0

I have a pivot_table generated DataFrame with a single index for its rows, and a MultiIndex for its columns. The top level of the MultiIndex is the name of the data I am running calculations on, and the second level is the DATE of that data. The values are the result of those calculations. It looks like this:

Imgur link - my reputation not high enough to post inline images

I am trying to group this data by quarters (Q42018, for example), instead of every single day (the native format of the data).

I found this post that uses PeriodIndex and GroupBy to convert an index of dates into an index of quarters/years to be quite elegant and make the most sense.

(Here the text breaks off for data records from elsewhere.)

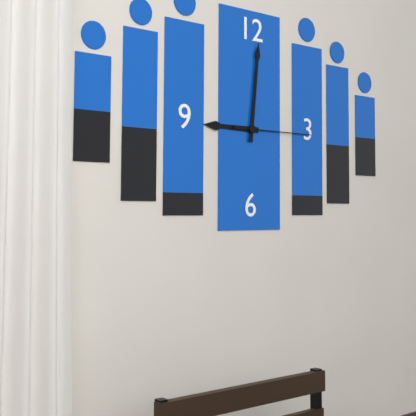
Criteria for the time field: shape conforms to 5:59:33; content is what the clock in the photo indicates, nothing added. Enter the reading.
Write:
9:01:15
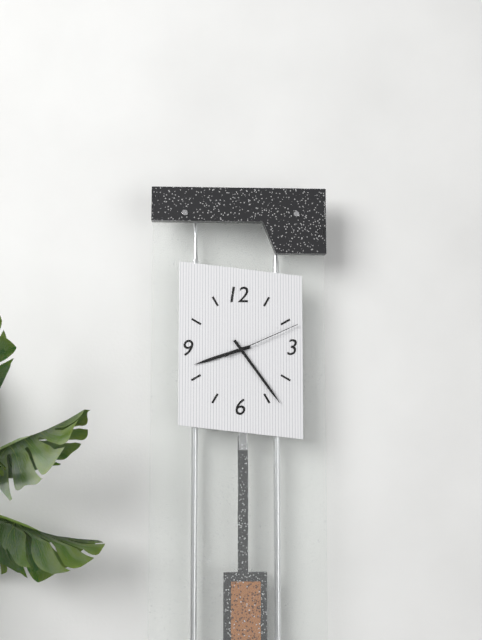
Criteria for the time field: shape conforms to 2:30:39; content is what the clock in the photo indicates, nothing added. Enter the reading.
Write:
8:24:11
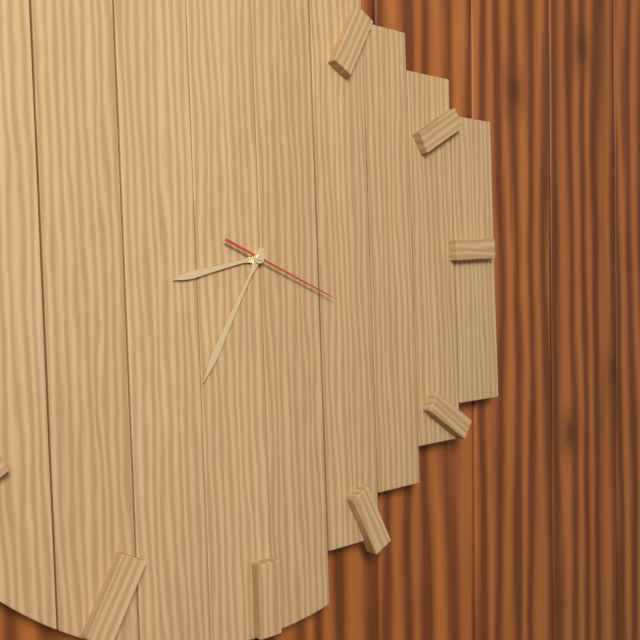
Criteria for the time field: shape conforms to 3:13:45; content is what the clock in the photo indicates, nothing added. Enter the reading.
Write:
8:35:19
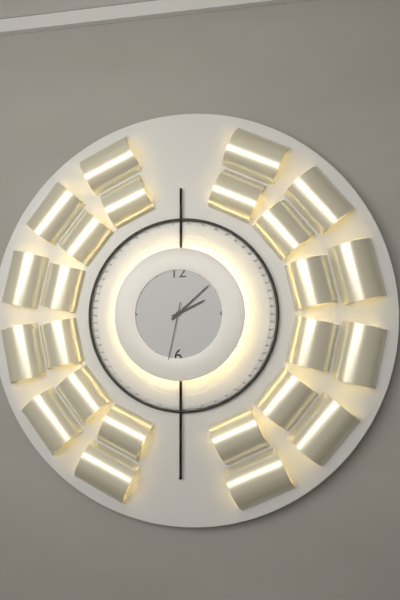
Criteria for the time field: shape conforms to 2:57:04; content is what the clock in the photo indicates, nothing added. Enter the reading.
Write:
2:08:32
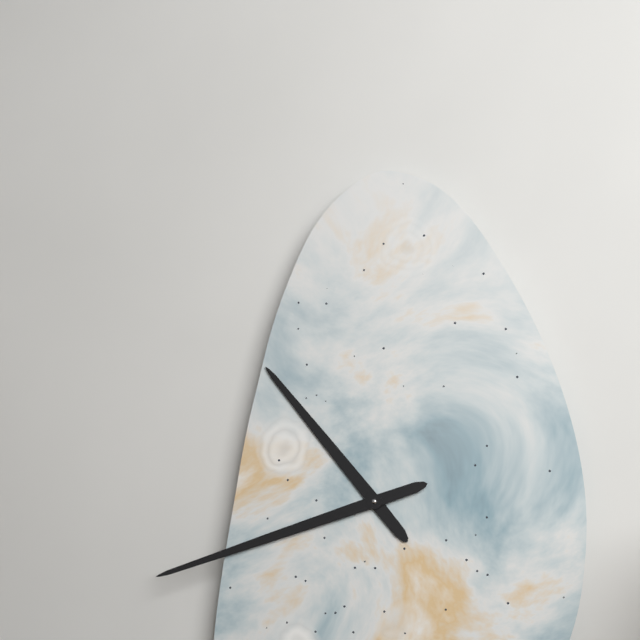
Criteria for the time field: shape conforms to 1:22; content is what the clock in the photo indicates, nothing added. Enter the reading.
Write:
10:42
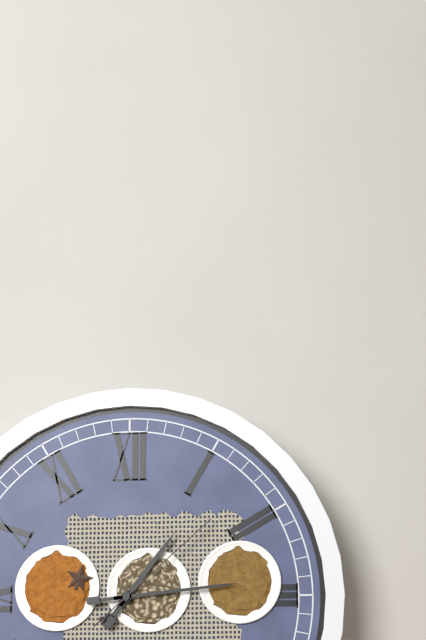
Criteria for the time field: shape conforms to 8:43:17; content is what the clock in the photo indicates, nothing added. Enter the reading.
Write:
1:14:08
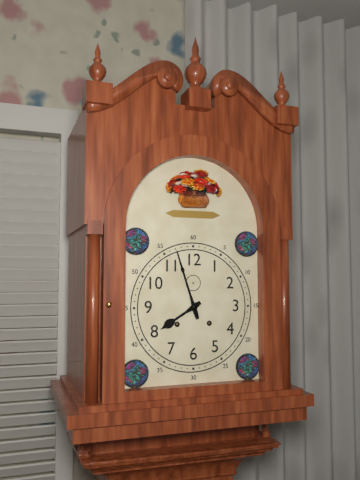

The problem is that this solution is for a dataframe with only single index columns. I'm running into a problem trying to do this because my columns are a multi-index, and I can't figure out how to get it to work. Here is my attempt thus far:

bt = cleaned2018_df.pivot_table(index='Broker',
                                values=['Interaction Id','Net Points'],
                                columns='Date',
                                aggfunc={'Interaction Id':pd.Series.nunique,
                                         'Net Points':np.sum}, 
                                fill_value=0)

pidx = pd.PeriodIndex(bt.columns.levels[1], freq='Q')
broker_qtr_totals = bt.groupby(pidx, axis=1, level=1).sum()

As you can see, I'm grabbing the second level of the MultiIndex that contains all the dates, and running it through the PeriodIndex function to get back an index of quarters. I then pass that PeriodIndex into groupby, and tell it to operate on columns and the second level where the dates are.

This returns a ValueError response of Grouper and axis must be same length. And I know the reason is because the pidx value I'm passing in to the GroupBy is of length x, whereas the column axis of the dataframe is length 2x (since the 1st level of the multiindex has 2 values).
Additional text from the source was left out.